Congress needs to change, or we change it

Published 9:27 am Monday, December 4, 2017

Sometimes, our senators and congressional representatives in Washington need to be reminded of whom they represent. Too often, once they get to Washington they taste of the water there and forget about the folks back home who sent them there and why they were elected.
Too many of our congressmen and senators act as though they are representing a party rather than a nation. Some, if not most, climb into the pockets of high-paying lobbyists and become indebted to them rather than the people back home. If it were not for the votes of Tennesseans — the people who live in the small towns as well as the big cities, in the hollers and valleys and rural communities — Lamar Alexander and Bob Corker and representatives like Phil Roe would not be in Washington, D.C.
They need to be reminded from time to time that there are people in their districts, who are having a difficult time making it, who live paycheck to paycheck, do not have health insurance, and are unable to get a good-paying job because there are none to be found. They need to know about the small businesses in Elizabethton, Johnson City, Mountain City, and elsewhere that cannot exist if they are treated in the same way as large businesses with regards to taxes, etc.
These folks are the real people behind the cuts and things that they propose. And, they need to understand that.
The average American’s net worth has dropped 8 percent during the past six years, while members of Congress got, an average, 15 percent richer, according to a New York Times analysis of financial disclosure.
This wealth disparity between lawmakers and the people they represent seems to be continually growing. Nearly half of Congress — 249 members — are millionaires, while only 5 percent of American households can make the same claim.
While the median income in America is around $50,000, nearly half of those in Congress are worth more than 1 million.
And while lawmakers in the “people’s house” grew significantly richer, the people they represent became slightly poorer, with the average wealth of an American household dropping from $20,600 to $20,500 over the same time period, the Post reports.

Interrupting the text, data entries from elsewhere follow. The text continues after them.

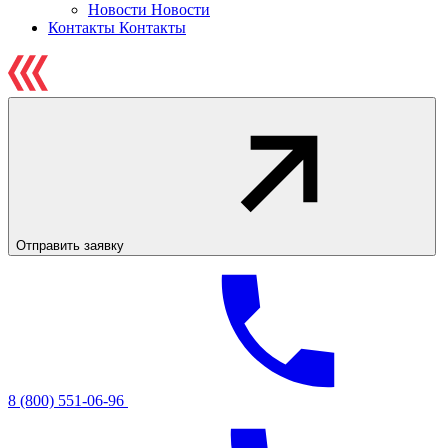
Новости
Новости
Контакты
Контакты
Отправить заявку
8 (800) 551-06-96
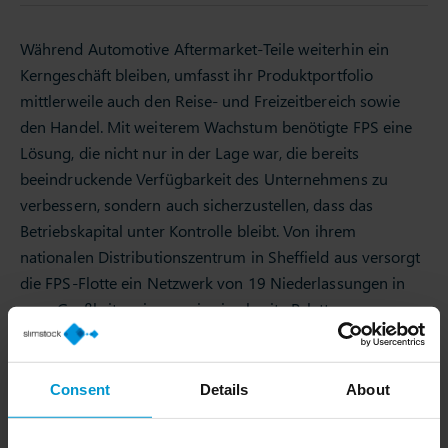
Während Automotive Aftermarket-Teile weiterhin ein
Kerngeschäft bleiben, umfasst ihr Produktportfolio
mittlerweile auch den Reise- und Freizeitbereich sowie
den Handel. Mit weiterem Wachstum benötigte FPS eine
Lösung, die nicht nur in der Lage war, die bereits
beeindruckende Verfügbarkeit des Unternehmens zu
verbessern, sondern auch sicherzustellen, dass das
Betriebskapital unter Kontrolle bleibt. Von ihrem
nationalen Distributionszentrum in Sheffield aus versorgt
die FPS-Flotte ein Netzwerk von 19 Niederlassungen in
ganz Großbritannien sowie eine breite Palette an
Motorfaktoren und Einzelhändlern. Angesichts der
Tatsache, dass FPS derzeit über 110.000 Produktlinien
vorrätig hat und in naher Zukunft weitere 20.000 Linien
Consent
Details
About
hinzufügen wird, wurde die Verwaltung der
Lagerbestände zu einem zunehmend schwierigen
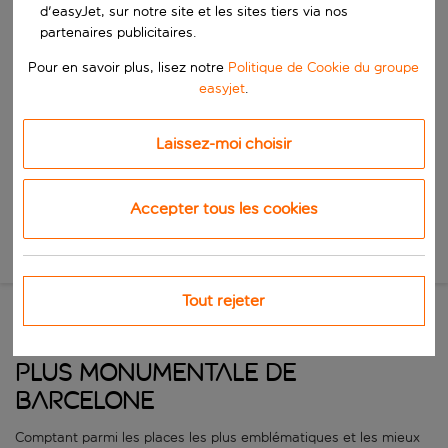
d'easyJet, sur notre site et les sites tiers via nos
partenaires publicitaires.
Commencez à taper pour la saisie automatique. Lorsque les résultats 
Quand
Pour en savoir plus, lisez notre
Politique de Cookie du groupe
Choisissez vos dates
easyjet
.
Choisissez une date de départ et une date de retour.
Qui
Laissez-moi choisir
Accepter tous les cookies
Rechercher
Nouvelle recherche
Tout rejeter
PLACE D’ESPAGNE: LA PLACE LA
PLUS MONUMENTALE DE
BARCELONE
Comptant parmi les places les plus emblématiques et les mieux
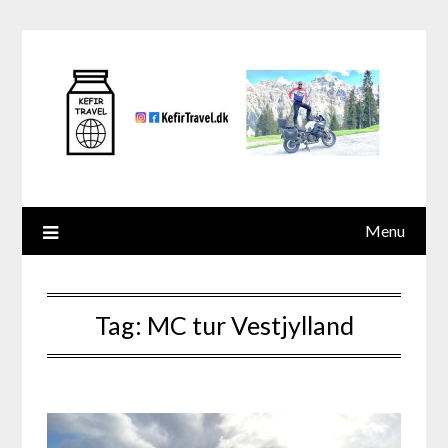
Skip
to
content
Menu
Tag:
MC tur Vestjylland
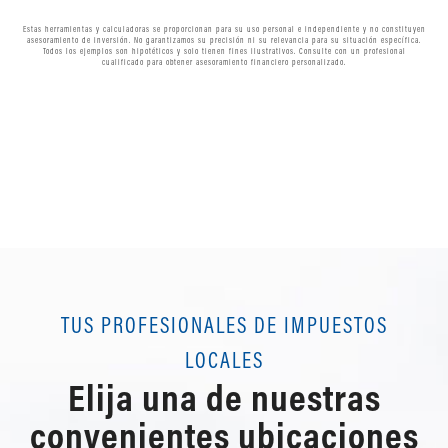
Estas herramientas y calculadoras se proporcionan para su uso personal e independiente y no constituyen
asesoramiento de inversión. No garantizamos su precisión ni su relevancia para su situación específica.
Todos los ejemplos son hipotéticos y solo tienen fines ilustrativos. Consulte con un profesional
cualificado para obtener asesoramiento financiero personalizado.
TUS PROFESIONALES DE IMPUESTOS
LOCALES
Elija una de nuestras
convenientes ubicaciones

Congress is supposed to represent the people, but money has tainted the system. Instead of keeping their constituents in mind, most elected represented spend their time trying to raise money for reelection. This gives the people who fund political campaigns more power than what they should have. Campaign finance reform is truly needed to address this problem.
And when you factor in other forces that drive a wedge between members of Congress and their constituents — the constant fundraising, hectic schedules, and intense pressure to remain loyal to the party — it seems that the Congress, designed to be a sensitive barometer of Americans’ concerns and preoccupations, grows more distant from the people it is supposed to represent.
Our country has become so divided politically. And, we wonder if it can ever heal itself and come together again.
As Congress debates a new tax bill, we understand the allure of tax-cut promises. We want to believe promises of amazing growth or outcomes. However, these changes alone will not be enough to put the country on the right path.
As our country looks at the key issues ahead of us, including tax policy and health-care reform, we face important questions: How can we as Americans work together to improve our tax policy? How can we work together to provide core government functions? Answering those questions requires having civil conversations, learning from our neighbors and sharing our experiences. We are better when we can work together to find compromise.
The antidote, it would seem, is listening carefully to those we disagree with and seeking common ground as a starting point.
Perhaps, it is time to change out our representatives, like you change out a diaper, and for the same reason.